Taking Care of Your Brain: Understanding Autophagy for Better Aging

Written by Dr. Sima Aidun, N.M.D.

Dr. Sima Aidun is a nationally recognized expert in personalized genetic medicine and a pioneer of the field in Arizona. She obtained her Doctor of Naturopathic Medicine degree with High Academic Achievement from the Southwest College of Naturopathic Medicine and Health Sciences in 2003 and was the recipient of the Daphne Blayden Award. She is certified in Advanced Protocols and New Findings in Nutrigenomic Analysis and Treatment; New Genetic Findings and Enhanced Nutrigenomic Protocols; Nutrigenomic Testing for Inflammation/Auto-Immune | Neurological/Mood Disorders | Methylation/Mitochondria | Women's Health; and Nutrigenomics for Diet and Wellness, Microsampling and Pharmacogenomics.

As we get older, we start thinking more about our quality of life. Even though people are living longer in the United States, it doesn’t necessarily mean we’ll have long lives with good quality. A big question on our minds is how well our brains will work as we age. Let’s break down some key points about brain health.

First off, our brain cells, called neurons, don’t divide like other cells. This means they can’t naturally get rid of their faulty parts through cell division, making them more prone to damage. Adding to this, the process of autophagy (aw-TAWHF-uh-gee), which helps clean up the brain, slows down as we age, making our nervous system more vulnerable.

Alzheimer’s disease is the most common aging-related brain disease in the United States. Studies show that brain cells involved in Alzheimer’s have low or not enough autophagy activity.

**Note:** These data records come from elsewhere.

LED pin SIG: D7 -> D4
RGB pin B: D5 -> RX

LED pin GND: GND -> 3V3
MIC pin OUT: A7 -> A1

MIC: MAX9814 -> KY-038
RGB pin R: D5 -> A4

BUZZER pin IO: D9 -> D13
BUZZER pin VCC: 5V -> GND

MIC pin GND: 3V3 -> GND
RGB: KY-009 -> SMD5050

This lack of cleanup leads to the buildup of amyloid-beta and tau proteins, which are signs of Alzheimer’s disease. Identifying the autophagy (ATG) genes has been crucial in understanding the early stages of this disease.

Next up is Parkinson’s disease, the second most common age-related brain condition. In Parkinson’s, the neurons in the brain that produce dopamine gradually die. Problems with autophagy, where the brain can’t clean up properly, have been found to play a big role in starting and worsening Parkinson’s. When scientists looked at the brains of people who passed away from Parkinson’s, they found a buildup of material that hinted at impaired autophagy.

So, why should we care about autophagy? Well, it’s like a cleanup crew for our important brain cells, helping to get rid of things that shouldn’t be there. It’s an essential process to keep our brains healthy as we age!”